A new Government-commissioned report warned that there were major failings in a global food system that damages the environment and leaves one billion people hungry.
A further one billion suffer from “hidden hunger” in which nutrients are missing from their diet and the same number are over-consuming, while a third of all food produced is currently wasted.
Without action to tackle the problems with agriculture and production, the pressure on food supplies will increase in the face of a rising world population, competition for land, water and energy and the effects of climate change.
While it is hard to predict the impact on food prices, there is a risk of the kind of volatility seen in the price spike in 2007/08 that led to riots in some parts of the world and an extra 100 million people going hungry.
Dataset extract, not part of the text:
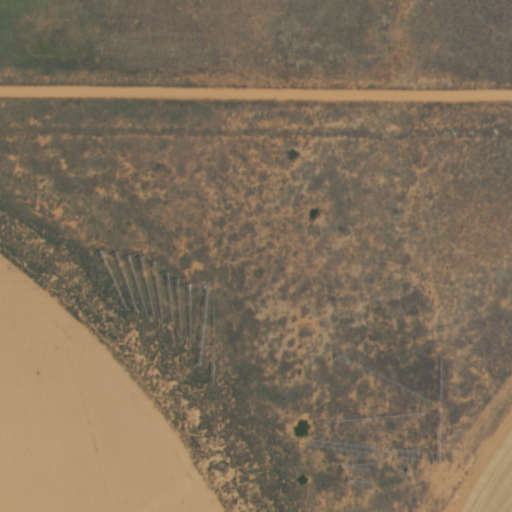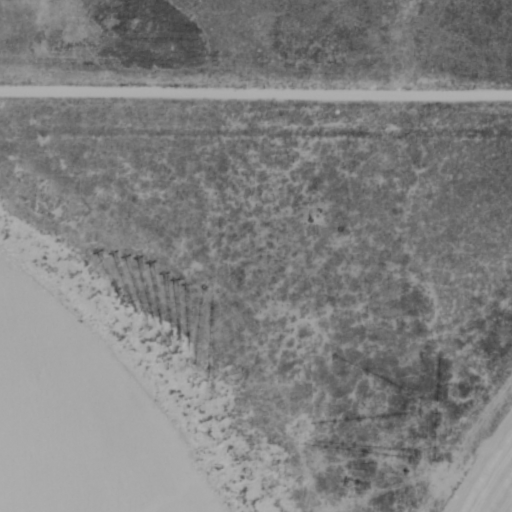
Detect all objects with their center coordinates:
road: (256, 96)
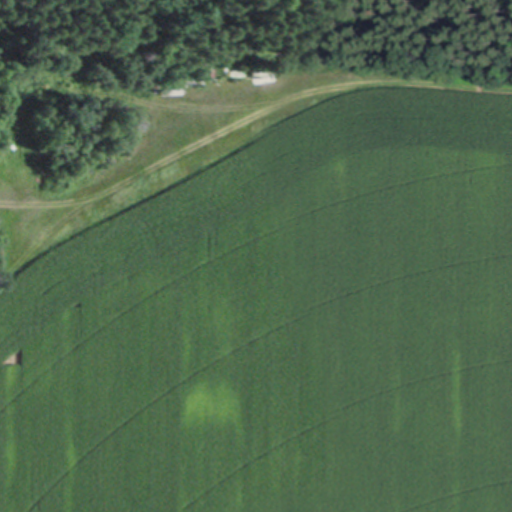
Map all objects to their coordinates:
building: (237, 72)
crop: (256, 277)
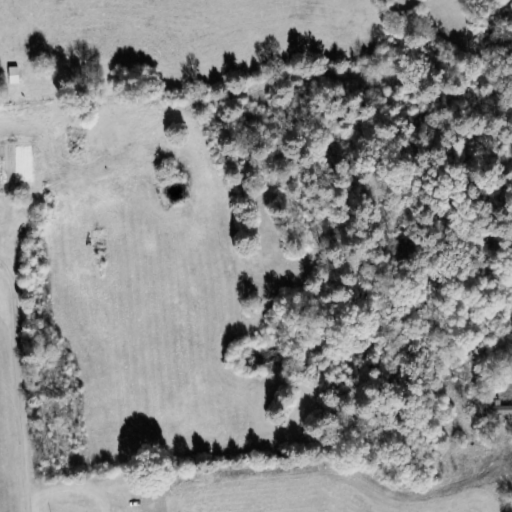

Experts behind the report suggested that food prices could rise by 50 per cent by 2050.
Government chief scientist Professor Sir John Beddington said: “There’s a very large risk of quite a substantial increase in food prices in the next 30 to 40 years. This risk is such it demands urgent action on all components of the food system – supply, demand and making the food system work more efficiently.”
The current food system was “fundamentally unsustainable”, over-using resources such as land and fossil fuels while failing to feed the world, he said. He said the report calls for “sustainable intensification” of agriculture to produce more food from the land available – as there was no new land to be brought into production – without harming the environment.
He said biotechnology, such as genetically modified crops, is “extremely important” and that the report shows no option should be closed off. But it was just one of a number of measures needed, along with steps including improving farmers’ skills and investing in scientific knowledge and infrastructure such as roads.
The report found that a third of food produced went to waste, either after it was harvested, particularly in the developing world, or by consumers. In the UK, households could save between £500 and £700 a year by eliminating food waste.
Professor Jules Pretty, of the University of Essex, said measures ranging from conservation farming to biogas digesters to make energy and fertiliser from animal waste were already being used. He said that – following the “green revolution” which massively boosted agricultural production in the 20th century – there needed to be the “greenest revolution” to improve agriculture without harming nature.